Does this represent effective retirement incomes policy?

The Australian Retirement Incomes system is based on the three pillars of a taxpayer-funded age pension, compulsory occupational superannuation and then everything else including voluntary savings, causal work, family support etc. The introduction of compulsory occupational superannuation in 1992 has not done much to relieve pressure on the first pillar.

This chart shows how a retirement income is generated in one particular case. The hypothetical individual in this chart enters full-time work at age 21 on a salary of $45,000pa. What follows are 44 years of continuous work, with the salary rising at a real rate of 1.5%pa, superannuation contributions are at 12% of salary over the whole term and the investment return is 3%pa real before fees and taxes. On retirement at age 65, our hypothetical worker targets a retirement income of 50% of pre-retirement income.

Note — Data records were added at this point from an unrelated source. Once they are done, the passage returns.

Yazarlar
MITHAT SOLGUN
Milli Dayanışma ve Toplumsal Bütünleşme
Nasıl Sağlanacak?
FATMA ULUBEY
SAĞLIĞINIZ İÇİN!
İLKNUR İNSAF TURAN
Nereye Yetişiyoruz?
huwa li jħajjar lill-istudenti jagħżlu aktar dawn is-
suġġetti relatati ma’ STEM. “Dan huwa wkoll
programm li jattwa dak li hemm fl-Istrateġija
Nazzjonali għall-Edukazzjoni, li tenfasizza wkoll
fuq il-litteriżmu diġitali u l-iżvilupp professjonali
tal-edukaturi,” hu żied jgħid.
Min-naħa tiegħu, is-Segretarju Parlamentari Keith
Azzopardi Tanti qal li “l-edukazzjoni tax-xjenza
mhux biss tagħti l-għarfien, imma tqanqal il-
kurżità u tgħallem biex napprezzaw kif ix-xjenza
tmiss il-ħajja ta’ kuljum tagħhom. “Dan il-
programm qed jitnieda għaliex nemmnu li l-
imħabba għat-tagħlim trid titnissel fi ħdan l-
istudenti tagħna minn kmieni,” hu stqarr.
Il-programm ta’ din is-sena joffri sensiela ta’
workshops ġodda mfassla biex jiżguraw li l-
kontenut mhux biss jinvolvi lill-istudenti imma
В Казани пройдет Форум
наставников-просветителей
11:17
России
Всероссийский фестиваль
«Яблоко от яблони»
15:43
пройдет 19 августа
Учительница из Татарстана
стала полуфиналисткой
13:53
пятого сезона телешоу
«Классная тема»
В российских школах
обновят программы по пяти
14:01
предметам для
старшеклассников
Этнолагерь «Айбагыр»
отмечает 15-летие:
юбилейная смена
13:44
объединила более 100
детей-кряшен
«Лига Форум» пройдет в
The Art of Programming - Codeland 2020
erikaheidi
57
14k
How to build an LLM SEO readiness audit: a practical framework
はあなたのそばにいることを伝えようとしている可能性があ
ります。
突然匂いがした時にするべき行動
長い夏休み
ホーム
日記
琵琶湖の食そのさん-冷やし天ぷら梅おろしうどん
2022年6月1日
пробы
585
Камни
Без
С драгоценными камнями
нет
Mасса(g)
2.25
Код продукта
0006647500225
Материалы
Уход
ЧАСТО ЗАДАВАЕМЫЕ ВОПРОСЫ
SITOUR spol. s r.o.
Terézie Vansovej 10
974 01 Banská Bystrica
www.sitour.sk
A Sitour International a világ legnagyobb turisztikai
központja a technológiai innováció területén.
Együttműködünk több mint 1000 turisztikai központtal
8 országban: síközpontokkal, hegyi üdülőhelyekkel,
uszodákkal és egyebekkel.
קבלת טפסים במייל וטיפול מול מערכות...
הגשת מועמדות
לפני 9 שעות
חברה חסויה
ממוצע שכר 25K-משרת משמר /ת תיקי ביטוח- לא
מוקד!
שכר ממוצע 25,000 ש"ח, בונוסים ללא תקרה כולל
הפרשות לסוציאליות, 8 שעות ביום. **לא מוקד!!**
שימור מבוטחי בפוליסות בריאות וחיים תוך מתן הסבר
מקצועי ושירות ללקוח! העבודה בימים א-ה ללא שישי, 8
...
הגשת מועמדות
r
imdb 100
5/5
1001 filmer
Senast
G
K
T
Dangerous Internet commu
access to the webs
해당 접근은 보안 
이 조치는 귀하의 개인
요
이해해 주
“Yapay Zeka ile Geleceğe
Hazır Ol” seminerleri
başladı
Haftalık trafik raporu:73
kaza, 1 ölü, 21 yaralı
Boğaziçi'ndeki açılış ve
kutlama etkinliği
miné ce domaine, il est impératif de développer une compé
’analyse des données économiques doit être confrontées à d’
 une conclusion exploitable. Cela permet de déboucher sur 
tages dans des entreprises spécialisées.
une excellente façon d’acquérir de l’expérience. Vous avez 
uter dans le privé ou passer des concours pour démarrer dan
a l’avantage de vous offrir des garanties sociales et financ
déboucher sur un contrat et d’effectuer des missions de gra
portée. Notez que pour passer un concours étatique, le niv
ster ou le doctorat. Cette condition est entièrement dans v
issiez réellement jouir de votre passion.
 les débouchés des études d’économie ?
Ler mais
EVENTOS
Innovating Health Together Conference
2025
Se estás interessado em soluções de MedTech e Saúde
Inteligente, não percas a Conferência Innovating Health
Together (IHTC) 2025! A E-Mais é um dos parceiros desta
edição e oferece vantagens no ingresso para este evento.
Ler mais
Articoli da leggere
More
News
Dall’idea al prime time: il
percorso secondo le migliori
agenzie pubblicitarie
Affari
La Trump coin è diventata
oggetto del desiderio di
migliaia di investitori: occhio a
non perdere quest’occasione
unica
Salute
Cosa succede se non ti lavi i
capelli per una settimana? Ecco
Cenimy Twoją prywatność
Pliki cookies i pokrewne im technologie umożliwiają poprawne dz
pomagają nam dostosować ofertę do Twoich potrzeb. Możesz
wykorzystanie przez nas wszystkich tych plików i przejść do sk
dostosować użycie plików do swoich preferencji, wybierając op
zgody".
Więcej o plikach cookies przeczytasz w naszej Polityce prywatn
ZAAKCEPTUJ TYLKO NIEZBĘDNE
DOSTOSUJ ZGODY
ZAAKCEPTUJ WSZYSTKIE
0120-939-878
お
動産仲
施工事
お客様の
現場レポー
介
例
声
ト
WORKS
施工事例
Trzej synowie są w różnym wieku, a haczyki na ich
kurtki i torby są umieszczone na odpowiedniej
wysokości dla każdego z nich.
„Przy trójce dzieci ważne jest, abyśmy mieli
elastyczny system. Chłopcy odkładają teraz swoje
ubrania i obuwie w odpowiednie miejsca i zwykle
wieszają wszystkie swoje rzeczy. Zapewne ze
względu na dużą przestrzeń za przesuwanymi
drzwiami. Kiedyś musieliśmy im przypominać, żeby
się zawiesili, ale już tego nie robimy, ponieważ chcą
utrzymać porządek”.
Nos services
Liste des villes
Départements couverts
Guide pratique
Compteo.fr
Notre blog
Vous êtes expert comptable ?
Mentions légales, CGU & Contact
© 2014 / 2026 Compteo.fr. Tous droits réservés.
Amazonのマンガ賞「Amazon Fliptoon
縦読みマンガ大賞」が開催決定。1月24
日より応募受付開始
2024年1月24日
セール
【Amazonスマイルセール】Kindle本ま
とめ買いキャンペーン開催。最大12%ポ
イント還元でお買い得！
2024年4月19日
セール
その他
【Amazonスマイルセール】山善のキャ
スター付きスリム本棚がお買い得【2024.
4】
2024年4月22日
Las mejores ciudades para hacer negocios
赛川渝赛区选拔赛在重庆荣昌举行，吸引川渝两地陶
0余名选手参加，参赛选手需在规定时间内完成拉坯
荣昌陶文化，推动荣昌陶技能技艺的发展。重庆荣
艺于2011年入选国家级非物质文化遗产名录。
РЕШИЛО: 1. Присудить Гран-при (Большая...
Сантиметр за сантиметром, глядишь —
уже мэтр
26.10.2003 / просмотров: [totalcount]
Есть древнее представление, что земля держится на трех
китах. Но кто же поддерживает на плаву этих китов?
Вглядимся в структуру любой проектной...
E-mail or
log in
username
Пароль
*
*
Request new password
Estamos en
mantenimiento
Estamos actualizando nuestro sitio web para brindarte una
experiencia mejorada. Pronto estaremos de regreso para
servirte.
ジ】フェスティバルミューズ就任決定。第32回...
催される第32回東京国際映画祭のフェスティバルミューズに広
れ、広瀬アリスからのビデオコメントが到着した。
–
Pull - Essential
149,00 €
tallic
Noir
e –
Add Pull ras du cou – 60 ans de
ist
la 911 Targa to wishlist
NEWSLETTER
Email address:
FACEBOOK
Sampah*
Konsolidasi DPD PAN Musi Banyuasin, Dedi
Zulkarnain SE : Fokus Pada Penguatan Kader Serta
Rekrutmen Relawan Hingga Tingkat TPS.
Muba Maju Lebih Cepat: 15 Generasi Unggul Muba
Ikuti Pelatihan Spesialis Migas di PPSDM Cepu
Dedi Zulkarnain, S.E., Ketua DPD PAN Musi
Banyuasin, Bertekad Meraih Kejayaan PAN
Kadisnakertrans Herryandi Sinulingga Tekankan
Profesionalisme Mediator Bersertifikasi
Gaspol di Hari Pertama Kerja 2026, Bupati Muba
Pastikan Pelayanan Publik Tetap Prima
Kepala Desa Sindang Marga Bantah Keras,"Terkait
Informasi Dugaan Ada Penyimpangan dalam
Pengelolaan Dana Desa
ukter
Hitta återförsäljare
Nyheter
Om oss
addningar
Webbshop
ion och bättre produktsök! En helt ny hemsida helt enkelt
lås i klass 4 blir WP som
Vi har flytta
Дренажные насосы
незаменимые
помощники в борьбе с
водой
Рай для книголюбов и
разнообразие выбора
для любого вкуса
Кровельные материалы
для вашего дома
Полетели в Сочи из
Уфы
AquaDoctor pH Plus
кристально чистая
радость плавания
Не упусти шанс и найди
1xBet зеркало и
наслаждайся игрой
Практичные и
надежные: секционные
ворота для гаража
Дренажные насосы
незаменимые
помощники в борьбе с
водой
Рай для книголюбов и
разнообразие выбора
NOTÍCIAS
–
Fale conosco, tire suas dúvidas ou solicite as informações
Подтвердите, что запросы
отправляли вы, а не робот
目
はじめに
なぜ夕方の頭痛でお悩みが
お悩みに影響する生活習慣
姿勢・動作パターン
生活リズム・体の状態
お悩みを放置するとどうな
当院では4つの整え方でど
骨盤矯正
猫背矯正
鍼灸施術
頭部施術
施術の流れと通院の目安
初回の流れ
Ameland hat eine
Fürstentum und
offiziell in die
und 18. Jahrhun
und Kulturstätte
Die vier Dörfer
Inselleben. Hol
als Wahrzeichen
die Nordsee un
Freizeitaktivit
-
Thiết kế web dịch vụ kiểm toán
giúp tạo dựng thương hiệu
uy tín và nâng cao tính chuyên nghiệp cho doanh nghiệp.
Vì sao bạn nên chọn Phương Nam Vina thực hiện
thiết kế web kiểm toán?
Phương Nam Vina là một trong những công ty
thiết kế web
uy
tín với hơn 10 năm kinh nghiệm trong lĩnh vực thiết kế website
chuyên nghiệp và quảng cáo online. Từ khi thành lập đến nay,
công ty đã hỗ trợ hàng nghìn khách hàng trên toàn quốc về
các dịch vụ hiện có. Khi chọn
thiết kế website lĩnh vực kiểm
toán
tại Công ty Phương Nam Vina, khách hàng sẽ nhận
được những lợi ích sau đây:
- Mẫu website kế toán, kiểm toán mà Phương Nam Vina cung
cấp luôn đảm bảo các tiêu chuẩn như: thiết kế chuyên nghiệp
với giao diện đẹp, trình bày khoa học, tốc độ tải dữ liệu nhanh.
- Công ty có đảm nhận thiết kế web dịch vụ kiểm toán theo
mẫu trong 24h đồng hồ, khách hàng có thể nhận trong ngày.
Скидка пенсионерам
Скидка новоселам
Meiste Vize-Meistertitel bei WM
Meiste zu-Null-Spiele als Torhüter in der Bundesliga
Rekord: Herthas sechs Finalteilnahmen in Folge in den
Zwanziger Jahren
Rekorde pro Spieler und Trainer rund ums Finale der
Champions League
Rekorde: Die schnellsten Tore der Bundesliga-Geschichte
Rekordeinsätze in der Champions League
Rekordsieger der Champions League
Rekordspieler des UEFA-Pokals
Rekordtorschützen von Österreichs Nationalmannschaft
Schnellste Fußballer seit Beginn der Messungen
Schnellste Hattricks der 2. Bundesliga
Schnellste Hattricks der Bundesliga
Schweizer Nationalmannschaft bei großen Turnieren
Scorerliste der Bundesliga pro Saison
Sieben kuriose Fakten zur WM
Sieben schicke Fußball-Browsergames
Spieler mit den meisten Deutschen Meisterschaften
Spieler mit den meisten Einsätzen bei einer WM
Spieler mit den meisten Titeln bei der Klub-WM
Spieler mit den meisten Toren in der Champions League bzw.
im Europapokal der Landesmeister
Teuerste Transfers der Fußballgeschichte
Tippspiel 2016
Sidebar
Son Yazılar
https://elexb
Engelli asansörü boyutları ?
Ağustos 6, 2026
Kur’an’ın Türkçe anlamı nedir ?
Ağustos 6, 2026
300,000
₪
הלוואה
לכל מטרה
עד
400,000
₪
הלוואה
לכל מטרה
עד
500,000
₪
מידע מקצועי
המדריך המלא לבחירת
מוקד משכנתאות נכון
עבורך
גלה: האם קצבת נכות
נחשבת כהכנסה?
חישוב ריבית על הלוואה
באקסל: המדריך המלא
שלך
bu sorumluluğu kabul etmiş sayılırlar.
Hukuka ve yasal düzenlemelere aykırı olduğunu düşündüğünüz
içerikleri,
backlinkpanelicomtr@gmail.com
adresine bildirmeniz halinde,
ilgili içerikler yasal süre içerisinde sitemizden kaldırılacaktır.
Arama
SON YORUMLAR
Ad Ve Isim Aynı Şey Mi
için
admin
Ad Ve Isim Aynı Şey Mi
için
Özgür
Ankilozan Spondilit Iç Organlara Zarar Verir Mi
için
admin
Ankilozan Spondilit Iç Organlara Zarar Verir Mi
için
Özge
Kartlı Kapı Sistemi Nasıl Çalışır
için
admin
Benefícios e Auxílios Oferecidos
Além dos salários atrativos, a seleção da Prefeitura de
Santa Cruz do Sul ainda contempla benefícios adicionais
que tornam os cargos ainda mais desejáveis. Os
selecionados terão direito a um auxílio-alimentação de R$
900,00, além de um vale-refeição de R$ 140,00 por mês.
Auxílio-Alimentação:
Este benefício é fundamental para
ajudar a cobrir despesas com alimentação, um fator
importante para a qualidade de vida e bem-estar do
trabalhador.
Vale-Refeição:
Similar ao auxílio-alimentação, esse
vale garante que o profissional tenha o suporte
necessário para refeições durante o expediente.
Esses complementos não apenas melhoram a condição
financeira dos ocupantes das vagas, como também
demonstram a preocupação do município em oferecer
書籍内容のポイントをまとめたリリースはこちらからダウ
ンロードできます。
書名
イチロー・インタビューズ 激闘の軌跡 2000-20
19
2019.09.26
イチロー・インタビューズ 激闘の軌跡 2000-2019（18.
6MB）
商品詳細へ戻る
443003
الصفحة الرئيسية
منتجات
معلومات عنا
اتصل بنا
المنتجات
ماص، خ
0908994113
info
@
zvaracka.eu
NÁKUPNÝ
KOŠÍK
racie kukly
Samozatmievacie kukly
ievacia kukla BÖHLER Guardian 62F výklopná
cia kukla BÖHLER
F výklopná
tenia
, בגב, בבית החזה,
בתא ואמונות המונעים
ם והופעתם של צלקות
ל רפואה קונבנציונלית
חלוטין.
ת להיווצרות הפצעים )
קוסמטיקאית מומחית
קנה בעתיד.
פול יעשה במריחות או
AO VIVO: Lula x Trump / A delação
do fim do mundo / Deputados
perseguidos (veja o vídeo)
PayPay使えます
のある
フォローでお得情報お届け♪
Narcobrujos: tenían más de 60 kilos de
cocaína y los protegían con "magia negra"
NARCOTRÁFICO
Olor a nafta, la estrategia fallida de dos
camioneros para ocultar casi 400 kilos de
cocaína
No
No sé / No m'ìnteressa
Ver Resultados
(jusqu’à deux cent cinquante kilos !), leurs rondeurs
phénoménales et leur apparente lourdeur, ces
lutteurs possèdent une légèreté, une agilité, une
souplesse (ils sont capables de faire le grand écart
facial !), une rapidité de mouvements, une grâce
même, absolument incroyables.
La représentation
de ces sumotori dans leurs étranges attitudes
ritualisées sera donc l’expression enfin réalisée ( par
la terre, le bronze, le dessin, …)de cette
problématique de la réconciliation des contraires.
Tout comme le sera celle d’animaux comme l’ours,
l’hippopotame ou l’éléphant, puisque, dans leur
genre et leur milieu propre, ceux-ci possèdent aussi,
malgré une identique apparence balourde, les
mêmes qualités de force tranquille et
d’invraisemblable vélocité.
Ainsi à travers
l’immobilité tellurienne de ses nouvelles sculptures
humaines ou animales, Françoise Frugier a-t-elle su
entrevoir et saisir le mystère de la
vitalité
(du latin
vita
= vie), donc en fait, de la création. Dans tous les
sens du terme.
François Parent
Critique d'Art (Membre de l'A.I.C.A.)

It is not inspiring. This person would be unusual among Australians to have a full-time career with no employment breaks, through choice, necessity, unemployment, parenting etc. The earned income is better than the median. The rate of contribution is 12% of salary throughout – at present, most people have no more than 9.5% saved. The real investment return of 3%pa will require everything to go well over a very long period, including through retirement.

The conclusion is that the taxpayer is funding about half this person’s retirement income, until about age 90, when the taxpayer takes over 100% funding obligations.